**Solicitação de tarefa:**
Responda com base no texto sobre Luís XIV:
(a) Em que mês e ano Santa Margarida Maria Alacoque redigiu a missiva à sua superiora?
(b) Como o texto chama a França ao dizer que ela ainda gozava da predileção divina?
(c) Segundo a mensagem do Sagrado Coração, onde Ele quer ser pintado?

A corte francesa do século XVII conheceu um esplendor jamais visto na História da civilização. A cultura, as artes e a distinção ornavam como nunca uma existência voltada a requintar todos os aspectos da vida humana.
Luís XIV, o grande e incomparável Luís XIV, reuniu em torno de si peritos em toda classe de artes e ciências, homens de política e grandes militares, bem como a mais alta nobreza da Île-de-France, a qual compunha magnífico cadre de personalidades ilustres, astros reluzentes a orbitar em torno do Rei Sol.
Entretanto, o ocaso de tal esplendor se afigurava no horizonte. Toda aquela pompa era certamente um fruto do Preciosíssimo Sangue de Nosso Senhor Jesus Cristo e um dos mais belos aspectos da Civilização Cristã dele surgida, mas já não passava de mero invólucro a encobrir uma nobreza frívola e dissoluta. Mais dia, menos dia, aquele fruto podre haveria de cair, malgrado a beleza de sua casca.
Mas o “Coração que tanto amou os homens”1 não era indiferente à degringolada. O maior desejo do Salvador era conquistar o coração de Luís XIV, o que implicaria em sua mudança de vida… e na de toda uma nação. Com efeito, a França, filha primogênita da Igreja, ainda gozava da predileção divina. Por isso, um derradeiro apelo celeste a convidaria, por meio de seu monarca, à conversão.
O Rei dos Céus Se dirige ao rei da França
No mês de junho do ano de 1689, Santa Margarida Maria Alacoque, redige uma missiva à sua superiora na qual narra uma mensagem sobrenatural que recebera há pouco do Sagrado Coração de Jesus. Trata-se de um recado a ser transmitido a Luís XIV.
O Rei dos Céus se dirigia ao monarca nos seguintes termos:
“Faz saber ao primogênito de meu Sagrado Coração que, assim como se obteve seu nascimento temporal pela devoção aos méritos de minha sagrada infância, assim se alcançará seu nascimento para a graça e para a glória eterna pela consagração que fizer de sua pessoa a meu Coração adorável, que quer alcançar vitória sobre o seu e, por meio dele, sobre o dos grandes da terra. Ele quer reinar em seu palácio, ser pintado em seus estandartes e gravado em suas armas para que sejam triunfantes sobre todos os seus inimigos, abatendo a seus pés estas cabeças orgulhosas e soberbas, a fim de que seja ele vitorioso sobre todos os inimigos da Igreja”.2
A quem o próprio Homem-Deus concedera, antes, tamanha dita? Quanta intimidade, quanto amor, quanta promessa! O caminho da restauração da França haveria de principiar na alma do rei, um homem verdadeiramente eleito e predileto… o “primogênito” do Coração de Jesus!
O rei “dado por Deus”
Nosso Senhor alude, em sua missiva, a “dois nascimentos” do Rei Luís XIV, ambos estreitamente unidos a desígnios providenciais. Analisemos um e outro.

Entradas de dados salvas:
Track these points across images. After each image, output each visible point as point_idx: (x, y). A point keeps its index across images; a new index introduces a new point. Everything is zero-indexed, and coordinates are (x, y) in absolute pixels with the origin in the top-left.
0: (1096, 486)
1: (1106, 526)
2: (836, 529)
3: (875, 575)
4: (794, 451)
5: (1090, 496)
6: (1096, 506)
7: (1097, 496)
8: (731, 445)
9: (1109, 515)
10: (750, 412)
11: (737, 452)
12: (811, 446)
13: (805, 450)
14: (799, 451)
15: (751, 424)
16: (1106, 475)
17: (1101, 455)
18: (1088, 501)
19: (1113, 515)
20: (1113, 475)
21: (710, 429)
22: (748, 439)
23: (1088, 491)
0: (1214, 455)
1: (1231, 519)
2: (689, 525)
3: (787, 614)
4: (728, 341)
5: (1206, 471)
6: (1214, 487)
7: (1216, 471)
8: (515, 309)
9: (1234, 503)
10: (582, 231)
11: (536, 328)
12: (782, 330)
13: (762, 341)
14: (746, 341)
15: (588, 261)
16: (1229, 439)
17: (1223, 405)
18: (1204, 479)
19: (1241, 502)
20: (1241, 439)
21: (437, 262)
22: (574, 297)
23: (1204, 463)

**Resolução do problema:**
(a) Em junho de 1689.
(b) Filha primogênita da Igreja.
(c) Nos estandartes do rei.